To celebrate Earth Day, we’re highlighting seven women in photography whose work celebrates the incredible vitality of our planet and advocates for its protection....
Rinko Kawauchi is a Japanese photographer born in Shinga in 1972. Having studied photography and graphic design at the Seian University of Art and Design, Rinko published her first photobooks showcasing her personal works in 2001. Her work has since received international acclaim, and Rinko has exhibited globally. In addition, she has received a number of awards, including the 27th Ihei Kimura Photography Award.
Rinko’s photography focuses on the ordinary things in life, such as a blossoming flower, a wave crashing on the beach, or an egg hatching. As captured by Rinko, these passing moments, often too ordinary to notice in everyday life, are transformed into the realm of the extraordinary. By capturing life in flux, Rinko explores the line between life and death.
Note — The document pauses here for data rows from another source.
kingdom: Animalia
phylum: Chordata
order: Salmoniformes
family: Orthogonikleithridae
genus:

There is a sense of melancholy which often lingers behind her photographs. Her works embrace impermanence and perceive joy and melancholy in the natural world. Her images have the power to still the mind and reveal the marvellous in the transient and imperfect world around us.
By portraying the sublime in the everyday, Rinko inspires us to be more attuned to our surroundings and to observe fleeting moments with renewed sensitivity. Her work brings us into the present moment, providing an instrument for meditation and encouraging us to appreciate the beauty in the transient.